Vernacular Tridentine Mass


I am a new unexperienced Catholic. I am sure this has been discussed before but it has been bugging me. With the recent Motu Propio relaxing the use of the Tridentine Mass, has any thought ever been given to having the Mass said in the form of the older Tridentine way but in our vernacular language. It seems to me this would be the best of both worlds. The sacredness and tradition would be there yet we could understand it fully. I realize that the readings in the tridentine are in the Vernacular, are any other parts as well. The responses may negate my original questions but I would like to know what others think. Thanks.

There are far fewer congregation responses in the Tridentine Mass, and it would be comparatively easier than a Novus Ordo Latin Mass. 1/3 of English does come from Latin so some words just look strikingly familiar. For example, Pater and Paternal. The pronunciation of Latin is also quite similar to English. Hand missals allow you to follow everything in English.

This gets into the whole problem of producing suitable translations (dozens if not hundreds of them), and making sure that the translation fully conveys the sense and solemnity of the original Latin. You’d think this could be done, but the decades-long experience we have had with the awful ICEL English translation suggests we should not be too optimistic about translations.

And what about the music? All the sung Latin Propers suddenly disappear. What will take their place? Anything nearly as beautiful? One of the greatest losses in the move to the vernacular were the chanted and polyphonic Ordinaries and Propers. Nothing even close in beauty and suitability of form was ever produced in vernacular.

I believe (I wil begin studying the Rubrics of the TML soon) the TLM can be said in other languages, certain parts/prayers must be in Latin however.

Initially the readings will be allowed in Vatican-approved translations. I don’t know if this is “in place of” or “in addition to” the centuries-old Latin. I believe the spirit of the MP is to keep Latin in the liturgy however.

I have been a Catholic For 25 Years and believe there should only be the vernacular.:smiley:

The 1962 Missal allows the Epistle and the Gospel to be read in the vernacular after the Latin. How this was implemented in some places was different. Yet personally the best would be reading them just before starting the homily.

And I’m younger and enjoy everything in Latin :wink:

I have been a Catholic For 25 Years and believe there should only be the vernacular.

Vernacular, by definition, is NOT universal. So how is it Catholic?

Well, neither is Latin, so…

Personally, I believe the Mass should be celebrated in Esperanto.

Err… Roman Catholic = Latin Catholic :wink:

By using your logic, part of being Catholic should be the ability to speak and understand the Latin language - not that there’s anything wrong with that!

I agree with you - it’s a shame we are typing in English, not too long ago we would have been conversing in Latin, especially people that spoke different native tongues.

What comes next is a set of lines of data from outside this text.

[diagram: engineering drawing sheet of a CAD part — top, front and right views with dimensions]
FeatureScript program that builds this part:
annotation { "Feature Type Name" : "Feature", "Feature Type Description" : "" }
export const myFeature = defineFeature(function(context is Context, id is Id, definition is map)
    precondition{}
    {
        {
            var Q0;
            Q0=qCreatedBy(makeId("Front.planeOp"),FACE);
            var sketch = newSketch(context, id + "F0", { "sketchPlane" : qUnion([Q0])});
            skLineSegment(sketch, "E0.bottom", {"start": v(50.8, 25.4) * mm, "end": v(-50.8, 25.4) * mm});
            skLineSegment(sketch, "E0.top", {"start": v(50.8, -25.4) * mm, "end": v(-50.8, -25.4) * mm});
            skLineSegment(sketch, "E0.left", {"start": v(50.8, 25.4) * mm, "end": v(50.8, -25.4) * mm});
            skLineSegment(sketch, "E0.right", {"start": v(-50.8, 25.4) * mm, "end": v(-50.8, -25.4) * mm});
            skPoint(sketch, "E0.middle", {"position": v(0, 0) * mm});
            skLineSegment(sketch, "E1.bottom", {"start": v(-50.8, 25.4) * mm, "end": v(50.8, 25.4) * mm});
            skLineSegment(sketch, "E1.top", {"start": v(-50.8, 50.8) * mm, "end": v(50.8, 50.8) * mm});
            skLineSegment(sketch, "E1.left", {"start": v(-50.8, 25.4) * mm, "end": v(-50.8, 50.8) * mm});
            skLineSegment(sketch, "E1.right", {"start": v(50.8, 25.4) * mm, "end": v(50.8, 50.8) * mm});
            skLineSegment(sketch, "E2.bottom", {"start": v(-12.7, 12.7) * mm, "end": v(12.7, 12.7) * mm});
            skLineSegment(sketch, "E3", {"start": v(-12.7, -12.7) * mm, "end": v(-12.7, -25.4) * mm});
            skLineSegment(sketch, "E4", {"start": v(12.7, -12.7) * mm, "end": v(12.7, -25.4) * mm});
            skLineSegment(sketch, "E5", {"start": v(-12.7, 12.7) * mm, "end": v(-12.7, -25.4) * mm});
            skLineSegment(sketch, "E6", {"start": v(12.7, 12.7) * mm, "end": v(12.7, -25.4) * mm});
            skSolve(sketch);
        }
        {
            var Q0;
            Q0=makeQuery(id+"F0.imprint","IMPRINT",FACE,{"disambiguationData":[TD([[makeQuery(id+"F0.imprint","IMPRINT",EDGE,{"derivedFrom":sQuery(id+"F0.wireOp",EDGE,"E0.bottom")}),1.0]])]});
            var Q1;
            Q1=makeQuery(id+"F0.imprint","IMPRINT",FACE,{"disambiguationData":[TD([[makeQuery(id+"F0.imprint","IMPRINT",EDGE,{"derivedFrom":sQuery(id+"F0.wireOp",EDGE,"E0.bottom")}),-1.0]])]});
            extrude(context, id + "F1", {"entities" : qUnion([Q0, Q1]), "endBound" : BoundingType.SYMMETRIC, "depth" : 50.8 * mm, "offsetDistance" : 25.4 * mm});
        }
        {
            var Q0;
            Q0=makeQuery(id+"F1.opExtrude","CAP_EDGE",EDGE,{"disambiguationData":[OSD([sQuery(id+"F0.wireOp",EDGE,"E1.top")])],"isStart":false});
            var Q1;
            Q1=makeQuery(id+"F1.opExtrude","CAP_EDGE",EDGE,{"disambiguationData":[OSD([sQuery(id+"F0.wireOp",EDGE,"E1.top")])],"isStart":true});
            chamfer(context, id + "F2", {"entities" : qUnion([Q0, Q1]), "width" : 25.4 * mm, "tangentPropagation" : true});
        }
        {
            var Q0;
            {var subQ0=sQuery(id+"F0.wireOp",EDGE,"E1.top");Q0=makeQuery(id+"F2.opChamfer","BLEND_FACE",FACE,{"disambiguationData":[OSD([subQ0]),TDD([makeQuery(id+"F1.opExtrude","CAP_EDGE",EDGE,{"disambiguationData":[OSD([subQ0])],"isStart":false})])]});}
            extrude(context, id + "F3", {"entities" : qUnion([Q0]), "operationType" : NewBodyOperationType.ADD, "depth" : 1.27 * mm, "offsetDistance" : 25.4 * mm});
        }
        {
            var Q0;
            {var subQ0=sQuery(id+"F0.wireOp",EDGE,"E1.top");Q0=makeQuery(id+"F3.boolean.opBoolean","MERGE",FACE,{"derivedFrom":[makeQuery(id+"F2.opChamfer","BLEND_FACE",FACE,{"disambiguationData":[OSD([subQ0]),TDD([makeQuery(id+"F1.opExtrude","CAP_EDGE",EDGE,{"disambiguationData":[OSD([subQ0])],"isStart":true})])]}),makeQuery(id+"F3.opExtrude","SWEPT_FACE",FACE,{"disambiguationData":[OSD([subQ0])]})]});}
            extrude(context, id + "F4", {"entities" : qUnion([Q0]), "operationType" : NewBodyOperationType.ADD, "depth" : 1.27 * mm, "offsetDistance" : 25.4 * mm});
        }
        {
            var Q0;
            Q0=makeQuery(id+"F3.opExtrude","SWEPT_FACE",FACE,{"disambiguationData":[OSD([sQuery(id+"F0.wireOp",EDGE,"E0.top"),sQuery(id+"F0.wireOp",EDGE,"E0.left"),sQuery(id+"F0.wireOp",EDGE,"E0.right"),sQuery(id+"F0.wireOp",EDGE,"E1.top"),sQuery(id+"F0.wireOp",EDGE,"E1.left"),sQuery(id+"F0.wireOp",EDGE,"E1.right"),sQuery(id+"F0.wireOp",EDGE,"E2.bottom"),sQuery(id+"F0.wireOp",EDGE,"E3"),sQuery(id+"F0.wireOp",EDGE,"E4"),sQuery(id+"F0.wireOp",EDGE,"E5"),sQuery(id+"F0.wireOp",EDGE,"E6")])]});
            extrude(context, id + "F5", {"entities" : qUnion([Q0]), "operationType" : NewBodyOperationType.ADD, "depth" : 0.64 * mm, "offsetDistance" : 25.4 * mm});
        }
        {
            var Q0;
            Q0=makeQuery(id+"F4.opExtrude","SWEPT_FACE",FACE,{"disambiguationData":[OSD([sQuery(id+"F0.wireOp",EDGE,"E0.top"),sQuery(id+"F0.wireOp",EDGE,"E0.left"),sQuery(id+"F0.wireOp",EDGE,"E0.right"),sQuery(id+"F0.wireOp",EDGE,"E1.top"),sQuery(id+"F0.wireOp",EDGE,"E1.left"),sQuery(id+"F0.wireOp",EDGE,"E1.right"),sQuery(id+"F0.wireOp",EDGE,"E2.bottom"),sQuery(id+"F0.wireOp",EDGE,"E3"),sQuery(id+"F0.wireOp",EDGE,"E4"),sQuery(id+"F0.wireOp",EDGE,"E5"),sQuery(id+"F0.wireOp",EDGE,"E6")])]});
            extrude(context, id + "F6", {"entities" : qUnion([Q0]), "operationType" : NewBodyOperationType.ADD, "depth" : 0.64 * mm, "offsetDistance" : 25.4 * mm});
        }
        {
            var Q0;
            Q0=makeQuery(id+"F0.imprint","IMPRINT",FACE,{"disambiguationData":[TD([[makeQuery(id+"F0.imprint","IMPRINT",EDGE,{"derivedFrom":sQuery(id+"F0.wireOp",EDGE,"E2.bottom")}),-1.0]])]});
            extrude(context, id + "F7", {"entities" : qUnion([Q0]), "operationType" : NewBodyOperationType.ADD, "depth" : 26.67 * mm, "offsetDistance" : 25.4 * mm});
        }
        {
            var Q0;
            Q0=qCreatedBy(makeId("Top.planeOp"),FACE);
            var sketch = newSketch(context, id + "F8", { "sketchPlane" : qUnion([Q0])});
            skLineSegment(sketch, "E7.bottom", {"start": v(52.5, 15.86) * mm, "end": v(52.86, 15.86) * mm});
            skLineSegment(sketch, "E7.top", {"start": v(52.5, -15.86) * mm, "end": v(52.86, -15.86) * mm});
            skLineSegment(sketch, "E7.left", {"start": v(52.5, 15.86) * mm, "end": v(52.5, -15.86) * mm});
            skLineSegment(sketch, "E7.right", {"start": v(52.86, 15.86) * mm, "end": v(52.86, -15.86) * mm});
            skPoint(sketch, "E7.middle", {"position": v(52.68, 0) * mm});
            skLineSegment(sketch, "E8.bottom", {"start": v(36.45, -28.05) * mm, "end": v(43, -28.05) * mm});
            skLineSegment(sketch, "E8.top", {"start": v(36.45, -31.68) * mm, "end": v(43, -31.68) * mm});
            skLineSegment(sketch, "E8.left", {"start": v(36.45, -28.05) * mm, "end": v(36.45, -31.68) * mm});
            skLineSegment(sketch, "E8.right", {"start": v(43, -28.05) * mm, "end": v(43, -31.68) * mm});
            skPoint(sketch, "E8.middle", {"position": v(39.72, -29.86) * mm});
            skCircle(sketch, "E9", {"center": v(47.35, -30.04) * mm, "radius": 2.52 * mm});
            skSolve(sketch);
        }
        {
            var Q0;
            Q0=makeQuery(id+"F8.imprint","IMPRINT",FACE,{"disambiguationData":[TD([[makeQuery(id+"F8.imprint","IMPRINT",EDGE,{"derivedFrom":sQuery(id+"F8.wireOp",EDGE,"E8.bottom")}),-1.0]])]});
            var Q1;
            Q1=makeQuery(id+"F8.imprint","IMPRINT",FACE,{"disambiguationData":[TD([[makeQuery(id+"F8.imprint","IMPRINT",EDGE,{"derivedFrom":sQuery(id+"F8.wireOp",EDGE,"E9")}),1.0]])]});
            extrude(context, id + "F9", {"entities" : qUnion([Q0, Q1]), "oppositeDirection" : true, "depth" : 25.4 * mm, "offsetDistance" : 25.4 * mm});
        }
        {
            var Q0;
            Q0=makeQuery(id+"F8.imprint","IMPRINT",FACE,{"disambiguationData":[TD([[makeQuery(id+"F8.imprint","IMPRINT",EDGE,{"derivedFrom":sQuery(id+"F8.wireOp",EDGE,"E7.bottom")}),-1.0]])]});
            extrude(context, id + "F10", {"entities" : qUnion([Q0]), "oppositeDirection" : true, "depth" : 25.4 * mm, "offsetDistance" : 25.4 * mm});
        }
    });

There was a part in Hilaire Belloc’s “The Path to Rome” where Belloc is having trouble communicating with the local populace somewhere in central Italy, so he tries to find a priest in order to communicate with him in Latin (mind you, this is a native French speaker in Italy, and he would prefer to communicate in Latin!)

Latin is definitely the language of the Church, and it is a testament to our times that not even educated members of the Church (such as myself) have a strong enough grasp of the language to use it in everyday situations.

For now well… all I can do would be pious ejaculations in Latin.

since much of the controversey surrounding the NO comes from the translation of the Latin, at least in the English version, my guess is that the same problems would persist, depending on who is doing the translating. It is still in issue in the revisions to the NO American usage translation being hammered out now (all vs many for instance).

since the whole point, according to the strongest proponents of the Tridentine rite, is that retaining the Latin retains the most exact meaning of the words, and most of the opposition to the NO comes from those who object to the entire idea of the vernacular usage, my further surmise is that your suggestion would be roundly rejected by such proponents.

I think this is not in the rubrics themselves but as part of a series of indults beginning in 1954 (and also found in some documents like the 1958 De Musica Sacra)

Same principle, but Esperanto is more…Bugnini-type artificial, for the lack of better term?

Ceremonies of the Roman Rite Described (14th Ed) says that there is no requirement to read in the vernacular, because given hand missals, it is superfluous. If it is read however, they are not liturgical and hence accorded no ceremony. This is all given in the context of the section on the homily

So this would assume the method of reading the vernacular just before the start of the homily, instead of the other options like simultaneously with the Latin or straight after.